TYACK, J. dissenting.

{¶ 32} I respectfully dissent. I think that the trial court was within its discretion to find that service of process had been perfected, so the underlying judgment was valid.

{¶ 33} Alison R. Fournier's mother filled out an affidavit in which the mother swore that she had "no recollection of having ever received that mail," referring to the ordinary mail service of the complaint. The United States Postal Service did not return the ordinary mail service, which implies that the mail arrived at the address. The mother's affidavit does not say who else lives at the address and might have taken in the mail, but apparently Alison's father also lives there and presumably could have handled the mail. In testimony at an evidentiary hearing later, Alison's mother acknowledged that her husband also handled the mail.

{¶ 34} The mother and daughter live only a few blocks from each other in the German Village area of Columbus, Ohio. Alison worked at Jacob Neal Salon Innovations where her mother was the office manager. Under those circumstances, the mother and daughter in all likelihood communicated daily. The mother and daughter used the mother's address for payroll purposes for many years.

{¶ 35} While testifying before the trial court, when Alison was asked by the judge if she got any mail before the judgment was entered, she responded, "[n]ot at my correct address." (Tr. 18.) In other words, she acknowledged receiving mail but not at her own residence a few blocks away from the residence of her parents. The trial court could very reasonably have inferred that Alison's parents accepted mail for their daughter and made it available for her when she stopped by or visited. Again, Alison's mother acknowledged that her husband sometimes got the mail.

{¶ 36} Alison, when testifying before the trial court, admitted that she had no stable address for a period of time and "stayed with various people." (Tr. 10.) She acknowledged staying with her parents at their German Village residence for as much as five days at a time. This was as long as seven years earlier. Alison acknowledged she left her mother's and father's address as her address on her pay stubs for seven years.
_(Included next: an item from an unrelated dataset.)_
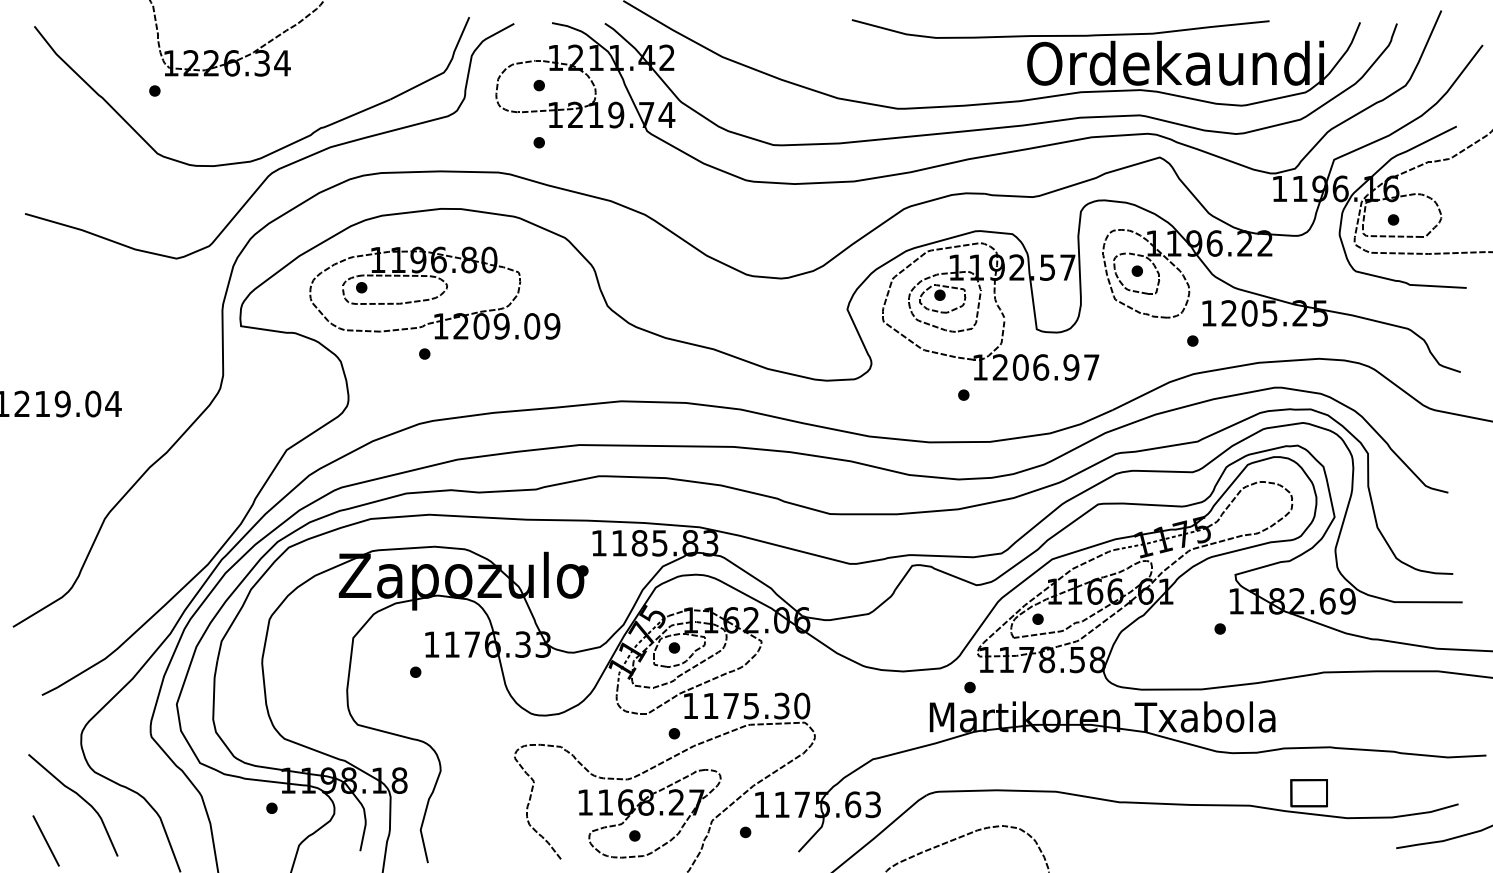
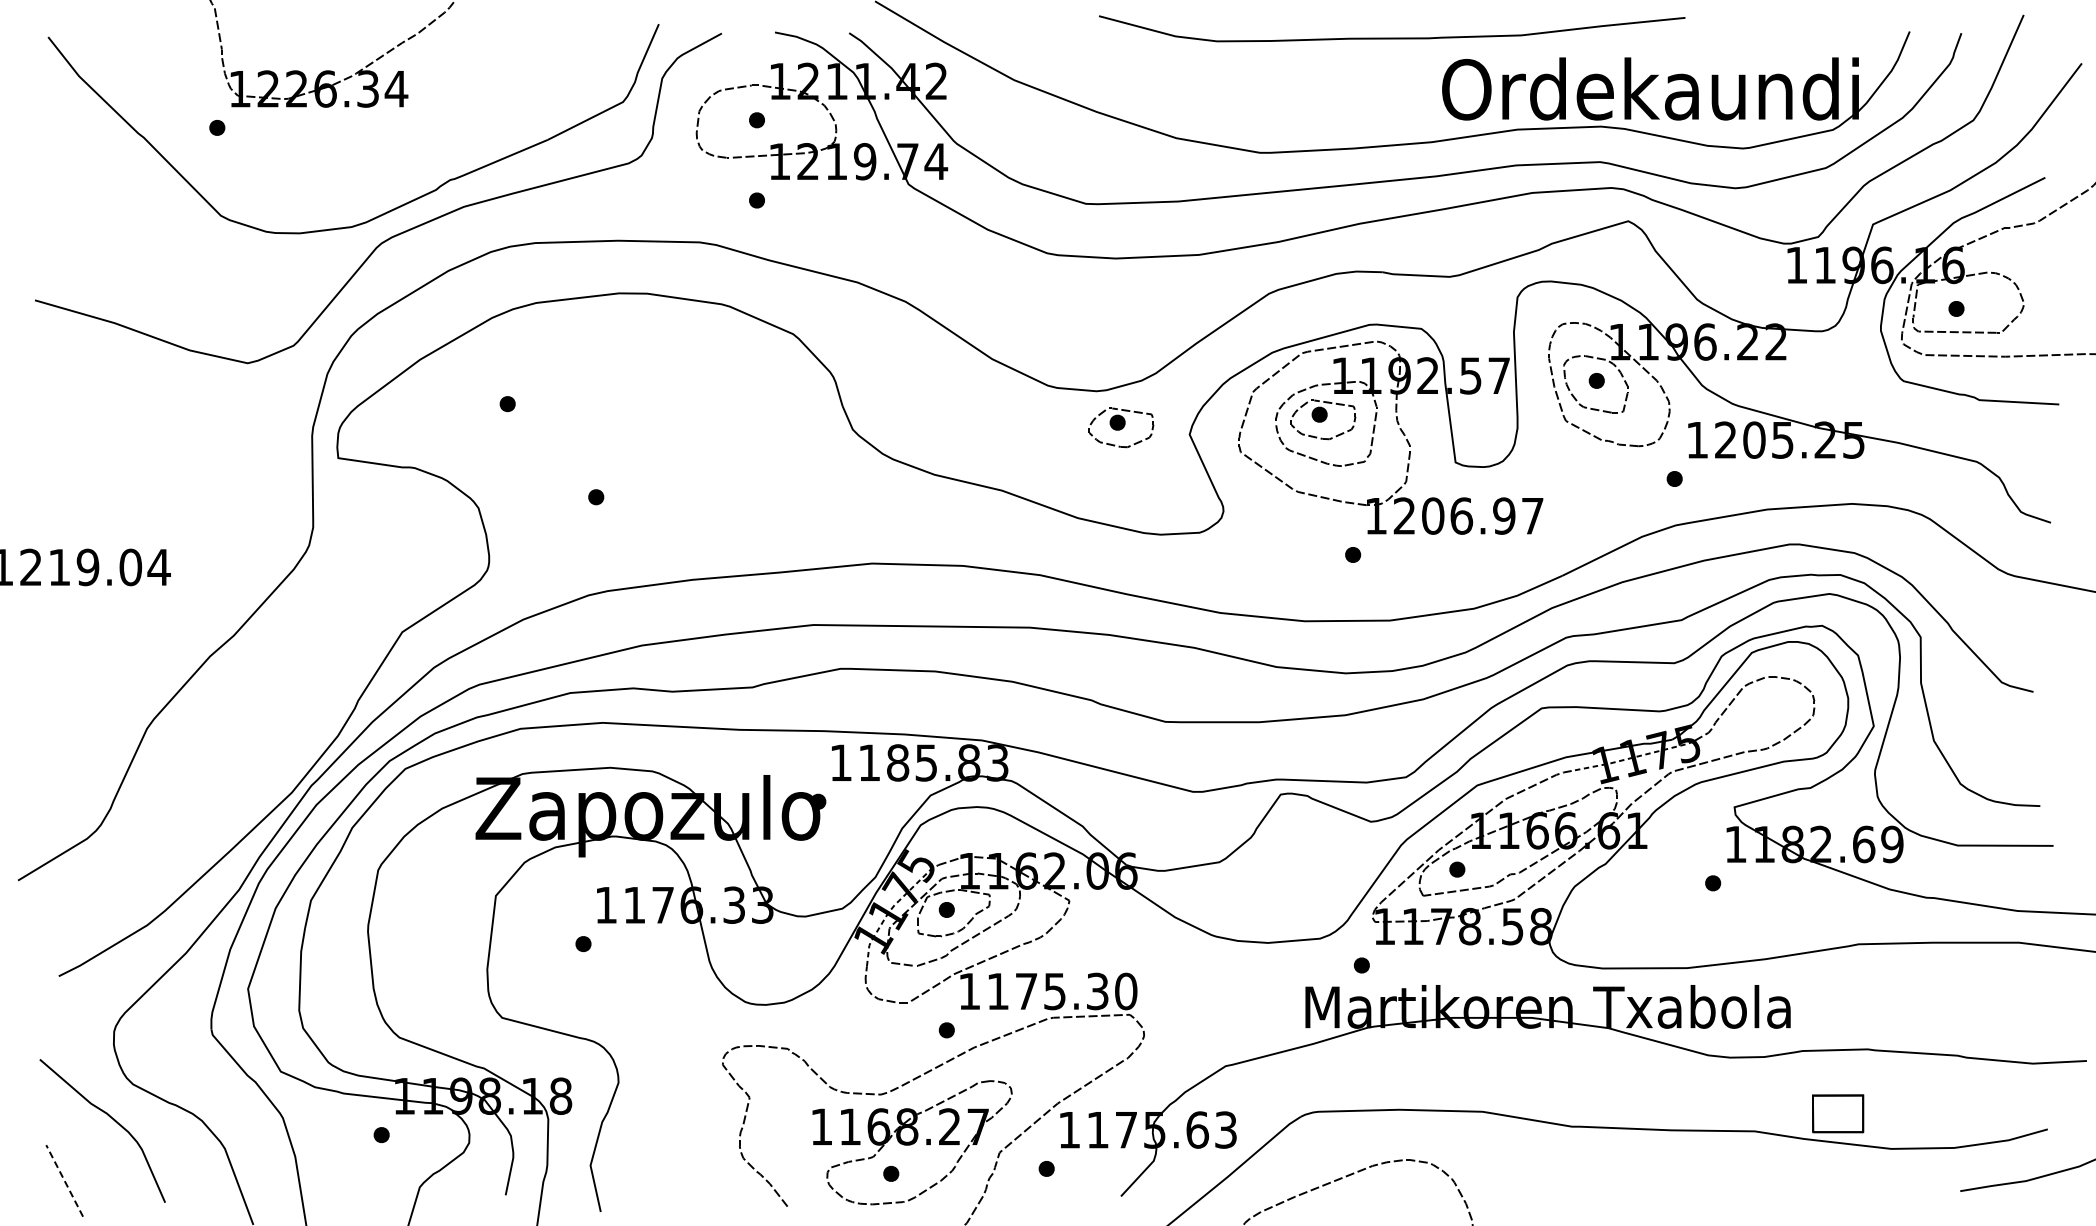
curve: (1060, 35) -> (1392, 37), moved
part: (434, 292) -> (610, 411), removed
part: (798, 304) -> (1121, 427), added
line: (46, 840) -> (64, 1180), solid -> dashed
{¶ 37} Alison clearly should have known she had a significant credit card debt because she received numerous telephone calls at work regarding the debt. She denied under oath owing the money because she claimed she had not received documentation she requested, other than obviously two notices of garnishment after judgment was entered. She also claimed "I just don't recall it." (Tr. 15.) The judgment was for over $12,000.

{¶ 38} Alison's memory also got fuzzy when she was asked if she recalled the details of talking to the law firm which sued her, although she acknowledged having several conversations with them. She also acknowledged filling out worksheets to avoid garnishment after judgment without contesting the underlying judgment.

{¶ 39} Under the circumstances, the trial court was well within its discretion to find that service had been perfected and therefore the judgment was valid. At a minimum, if Alison did not actually receive the copy of the complaint sent to her parents' address, the service at that address was certainly reasonably calculated to be received by her. Under the circumstances, the trial court could also have concluded that Alison was not telling the truth about not receiving the complaint. Alison apparently took her credit card debt seriously only after she was garnished a second time.

{¶ 40} I would overrule the only assignment of error and affirm the judgment of the trial court.

FootNotes


1. Fournier grew up living with her parents in Dayton, Ohio. Fournier's parents did not purchase the Sixth Street residence until 1999.
2. This "assignment of error" merely raises an issue; it does not affirmatively state that the trial court erred. Nevertheless, we will presume that Fournier assigns as error the denial of the motion to vacate.